> [Structure-from-motion data]
··········
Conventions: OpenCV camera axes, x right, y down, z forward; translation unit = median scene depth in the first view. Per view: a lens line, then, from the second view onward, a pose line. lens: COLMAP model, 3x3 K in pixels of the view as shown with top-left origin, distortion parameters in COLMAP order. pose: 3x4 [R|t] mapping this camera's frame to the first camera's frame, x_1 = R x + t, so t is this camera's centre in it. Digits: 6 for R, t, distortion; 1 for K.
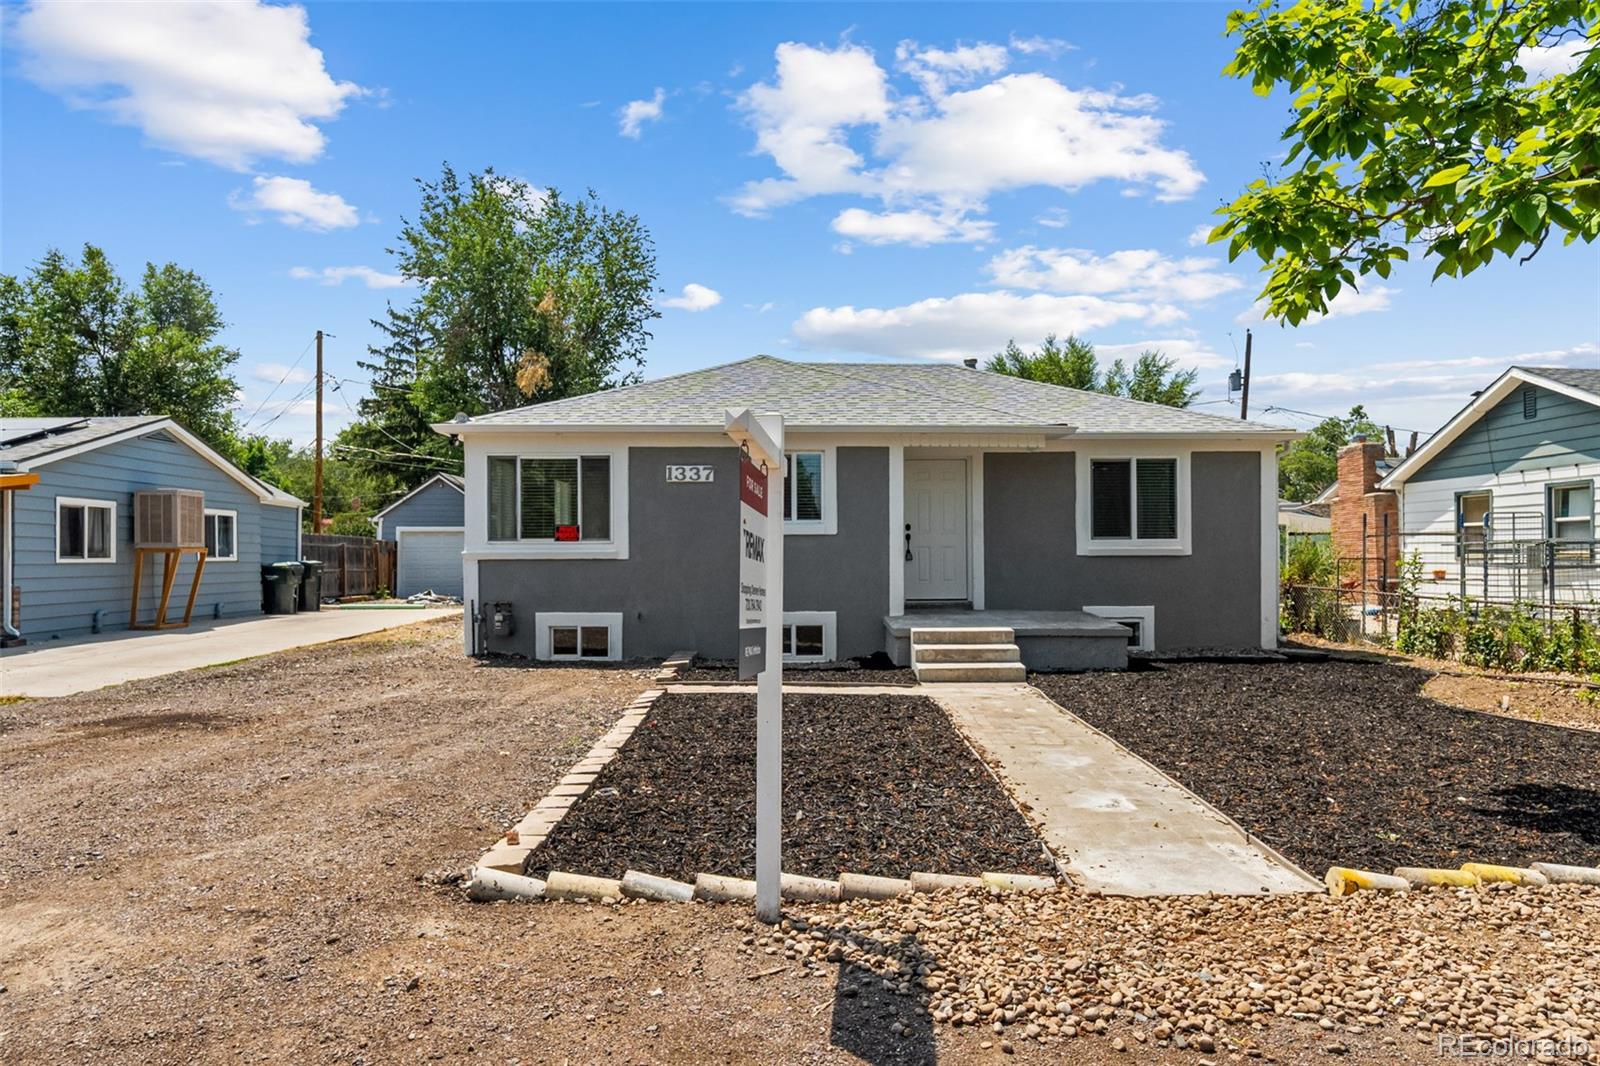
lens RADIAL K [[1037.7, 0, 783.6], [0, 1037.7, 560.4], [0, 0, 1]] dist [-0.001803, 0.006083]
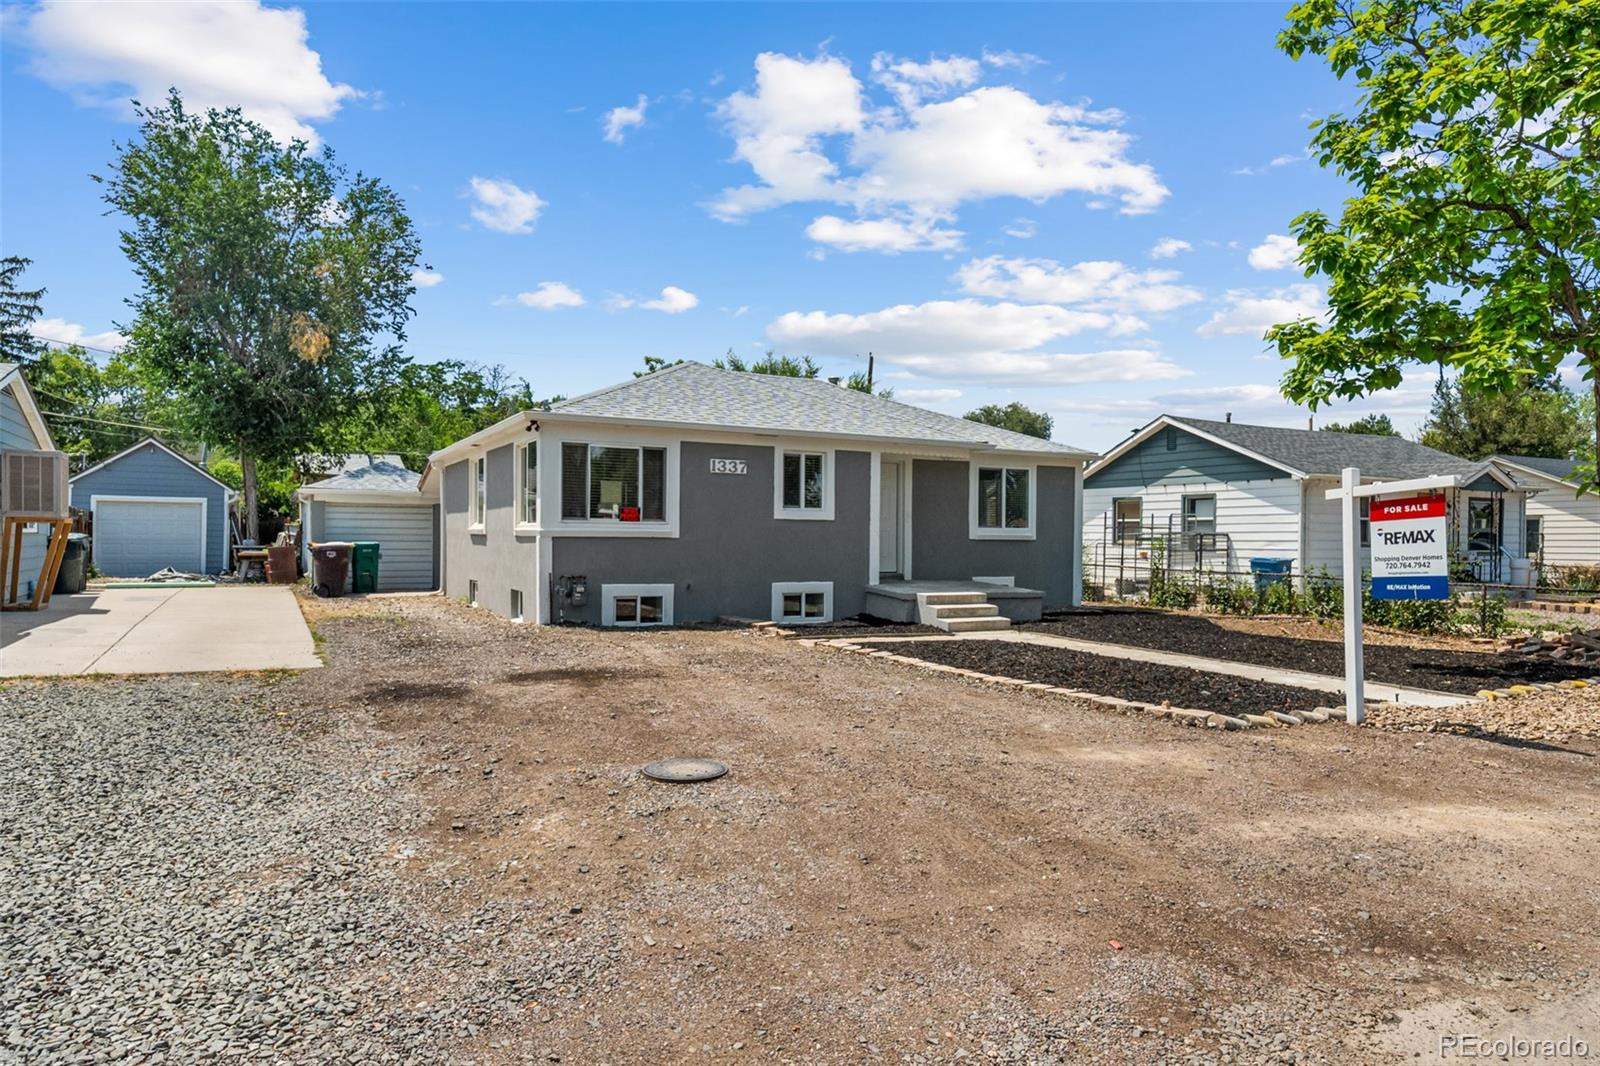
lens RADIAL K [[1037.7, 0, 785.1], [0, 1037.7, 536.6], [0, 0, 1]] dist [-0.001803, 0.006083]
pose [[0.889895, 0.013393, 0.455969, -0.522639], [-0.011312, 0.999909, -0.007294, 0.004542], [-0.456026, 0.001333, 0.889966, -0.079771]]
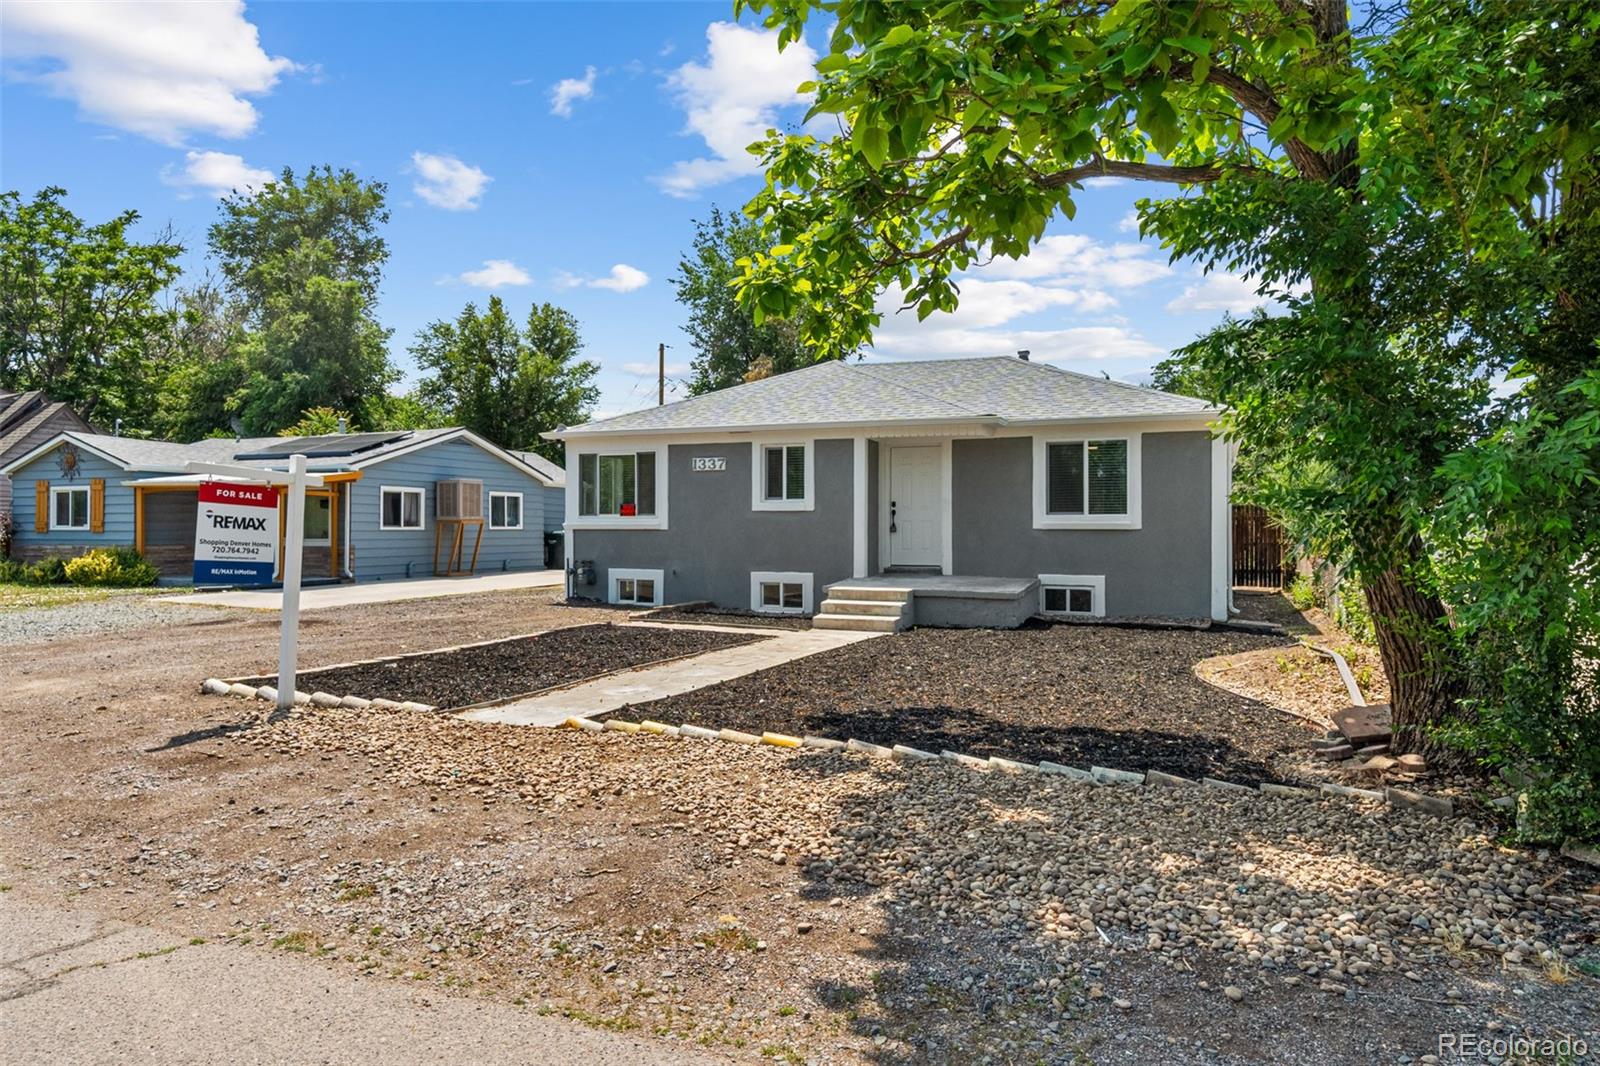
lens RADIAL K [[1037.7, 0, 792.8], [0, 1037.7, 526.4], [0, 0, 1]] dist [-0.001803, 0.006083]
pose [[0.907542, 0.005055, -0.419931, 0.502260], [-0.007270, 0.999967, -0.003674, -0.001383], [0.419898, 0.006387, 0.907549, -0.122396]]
··········
> [EXERCISE] Return the lines above verbatim, omitting the pictures from your answer.

> [SOLVED EXERCISE]
Conventions: OpenCV camera axes, x right, y down, z forward; translation unit = median scene depth in the first view. Per view: a lens line, then, from the second view onward, a pose line. lens: COLMAP model, 3x3 K in pixels of the view as shown with top-left origin, distortion parameters in COLMAP order. pose: 3x4 [R|t] mapping this camera's frame to the first camera's frame, x_1 = R x + t, so t is this camera's centre in it. Digits: 6 for R, t, distortion; 1 for K.
lens RADIAL K [[1037.7, 0, 783.6], [0, 1037.7, 560.4], [0, 0, 1]] dist [-0.001803, 0.006083]
lens RADIAL K [[1037.7, 0, 785.1], [0, 1037.7, 536.6], [0, 0, 1]] dist [-0.001803, 0.006083]
pose [[0.889895, 0.013393, 0.455969, -0.522639], [-0.011312, 0.999909, -0.007294, 0.004542], [-0.456026, 0.001333, 0.889966, -0.079771]]
lens RADIAL K [[1037.7, 0, 792.8], [0, 1037.7, 526.4], [0, 0, 1]] dist [-0.001803, 0.006083]
pose [[0.907542, 0.005055, -0.419931, 0.502260], [-0.007270, 0.999967, -0.003674, -0.001383], [0.419898, 0.006387, 0.907549, -0.122396]]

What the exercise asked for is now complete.